The main efficacy outcome measures were overall response rate (ORR) determined by a blinded independent review committee using RECIST 1.1 and response duration. Among the 69 treatment naïve patients, the ORR was 43% (95% CI: 32%, 56%) with a median response duration of 10.8 months (95% CI: 6.9, not estimable). Among the 83 previously treated patients, the ORR was 43% (95% CI: 33%, 55%) with a median response duration of 11.1 months (95% CI: 9.5, 18.5).

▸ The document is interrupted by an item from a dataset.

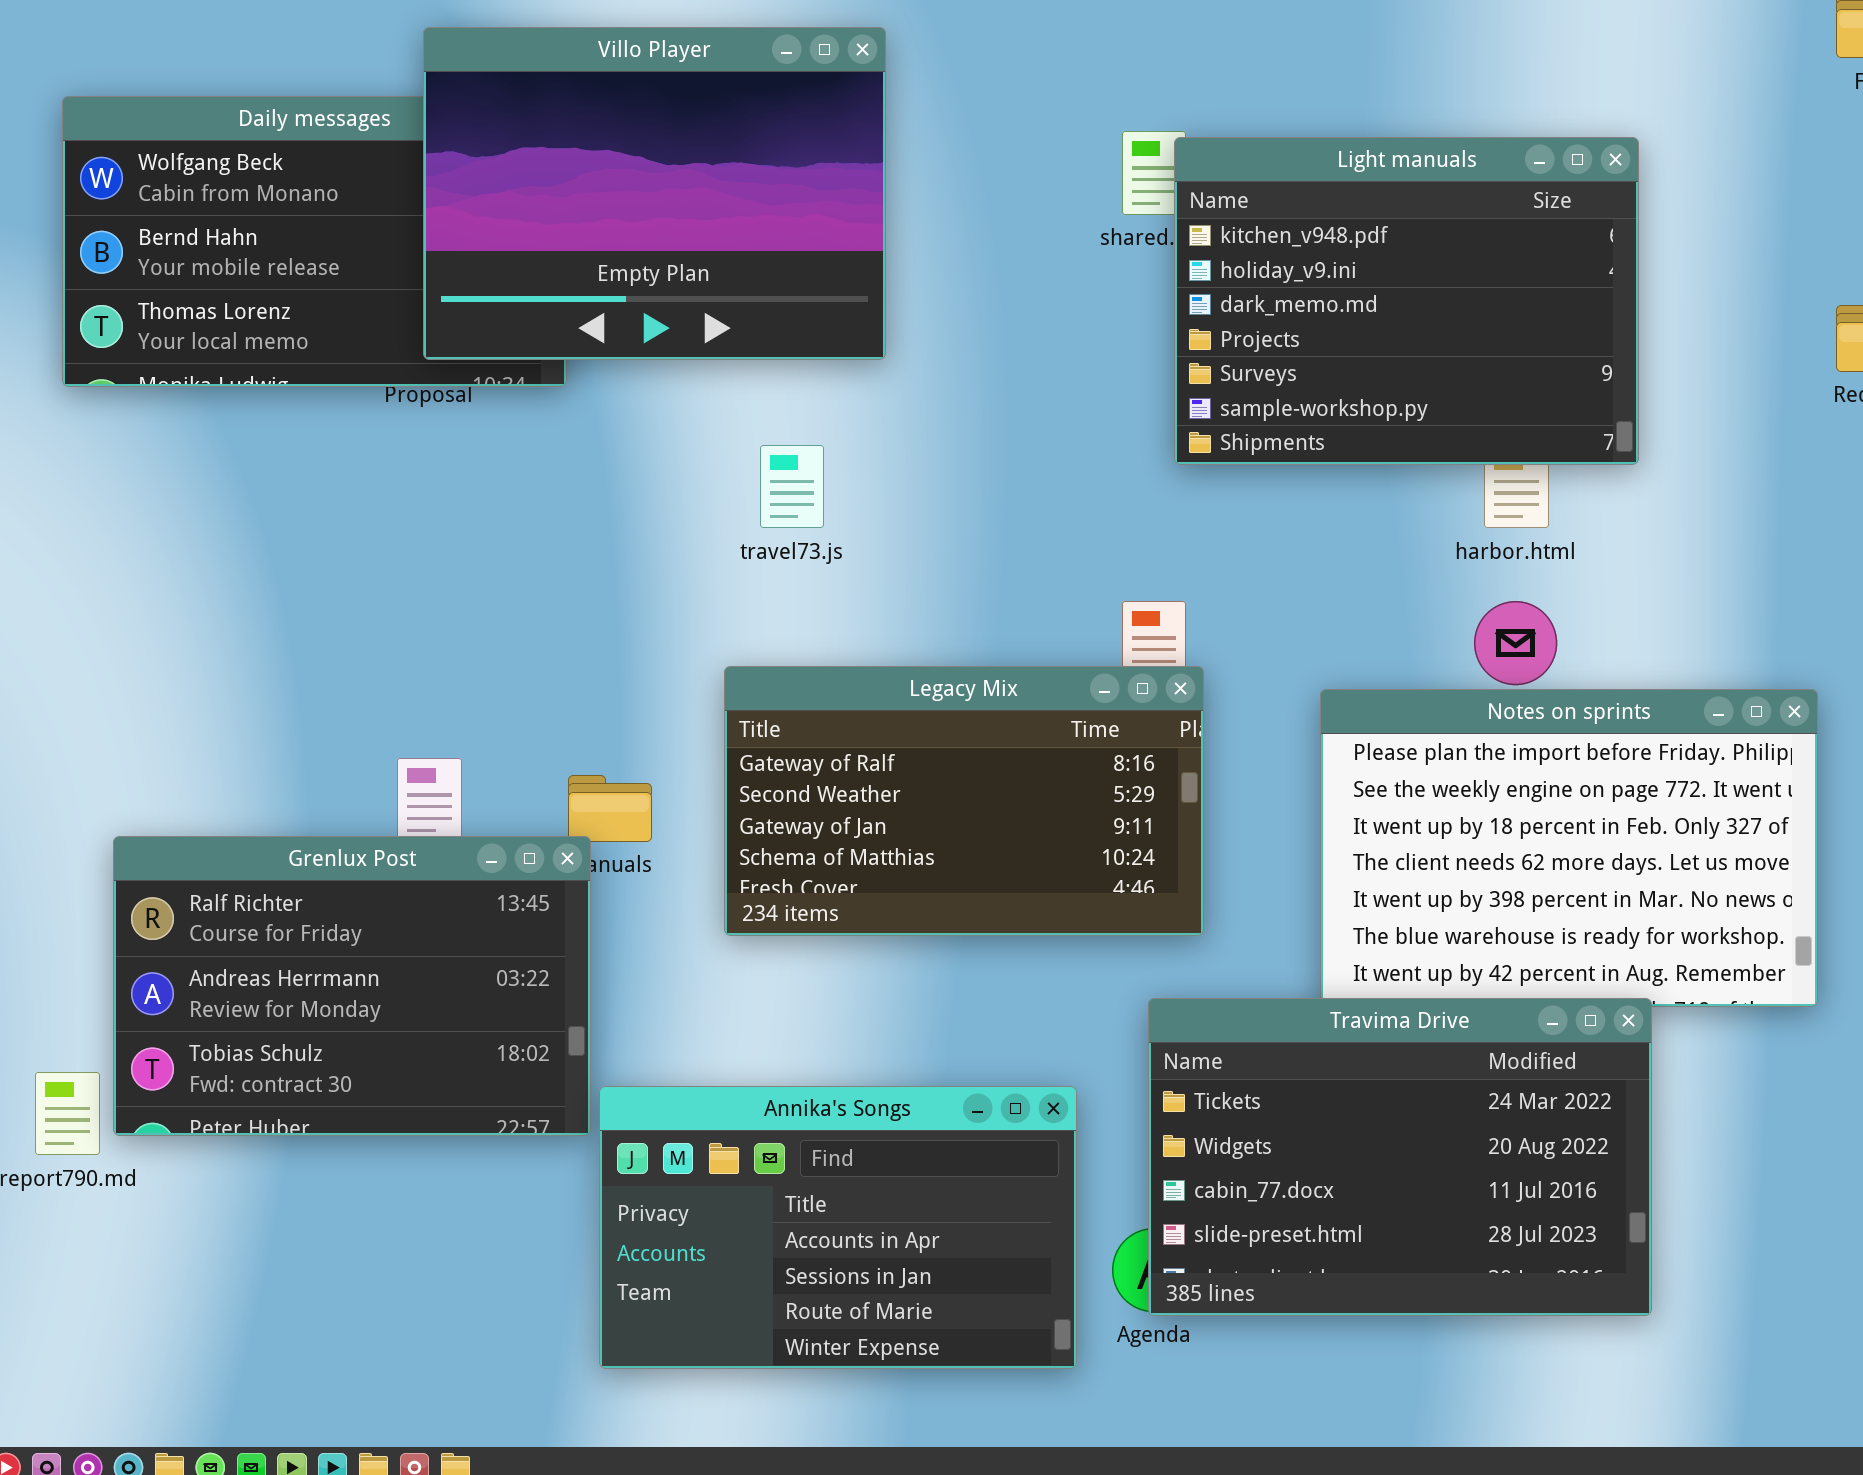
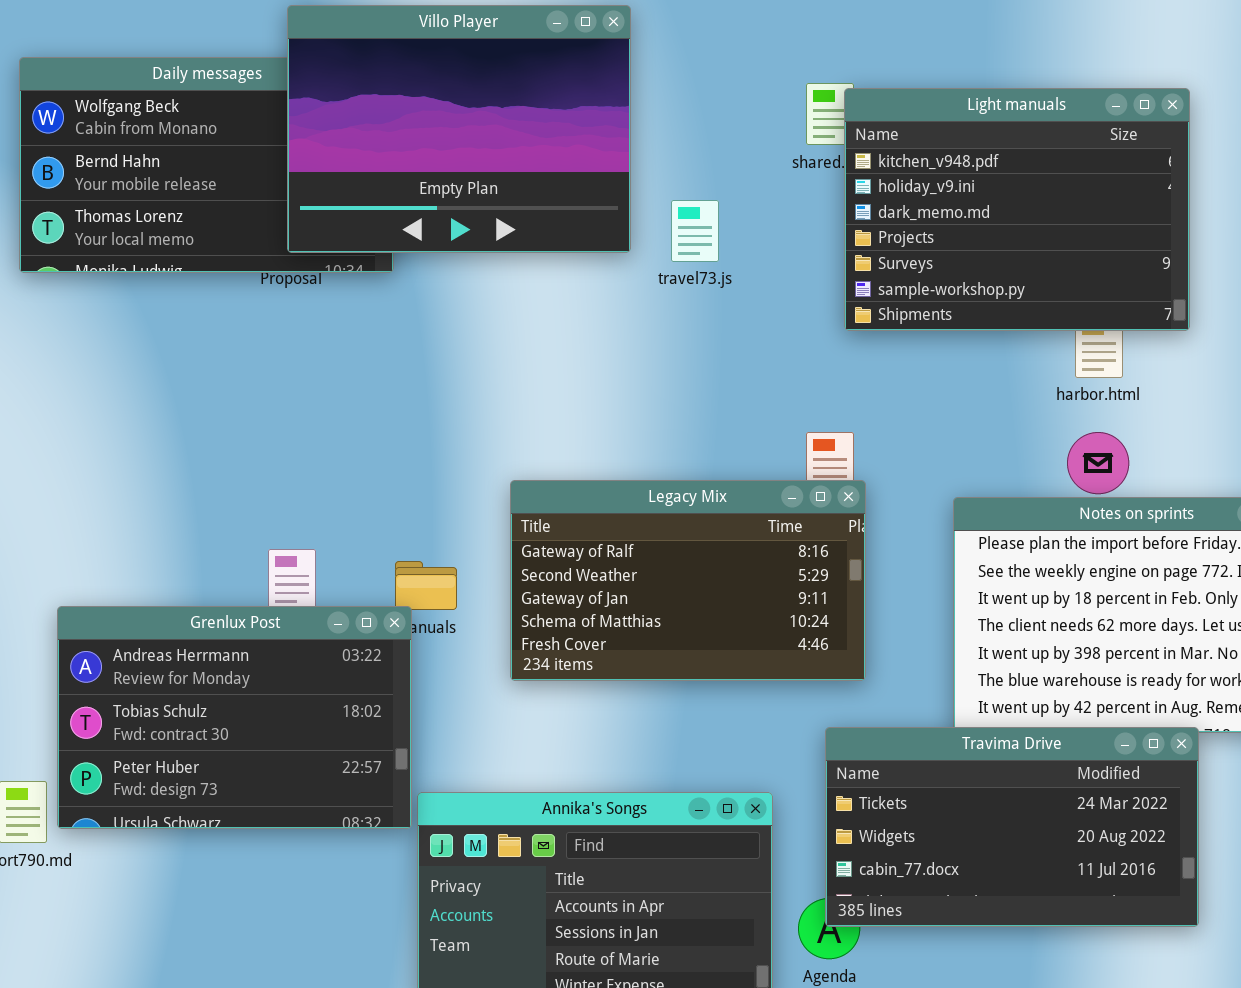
travel73.js: [760,445,824,528] -> [671,200,719,262], moved
Grenlux Post: [113,836,591,1136] -> [57,606,412,829], scrolled down 1 row
Travima Drive: [1148,998,1652,1316] -> [825,727,1199,927], resized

The most common adverse reactions (≥ 20% of patients) were edema, fatigue, nausea, diarrhea, musculoskeletal pain, and dyspnea. Tepotinib can also cause interstitial lung disease, hepatotoxicity, and embryo-fetal toxicity.
The recommended tepotinib dose is 450 mg orally once daily with food.
This indication is approved under accelerated approval based on overall response rate and response duration. Continued approval for this indication may be contingent upon verification and description of clinical benefit in confirmatory trials. A description of FDA expedited programs is in the Guidance for Industry: Expedited Programs for Serious Conditions-Drugs and Biologics.
This review used the Real-Time Oncology Review, which streamlined data submission prior to the filing of the entire clinical application. The review also used the Oncology Center of Excellence Assessment Aid and the Product Quality Assessment Aid (PQAA), voluntary submissions from the applicant to facilitate the FDA’s assessment.
This review was conducted under Project Orbis, an initiative of the FDA Oncology Center of Excellence. Project Orbis provides a framework for concurrent submission and review of oncology drugs among international partners. For this application, a modified Project Orbis was undertaken because of the timing of submission to other regulatory agencies. FDA collaborated with Health Canada, Therapeutic Goods Administration (Australia), and Swissmedic on this review.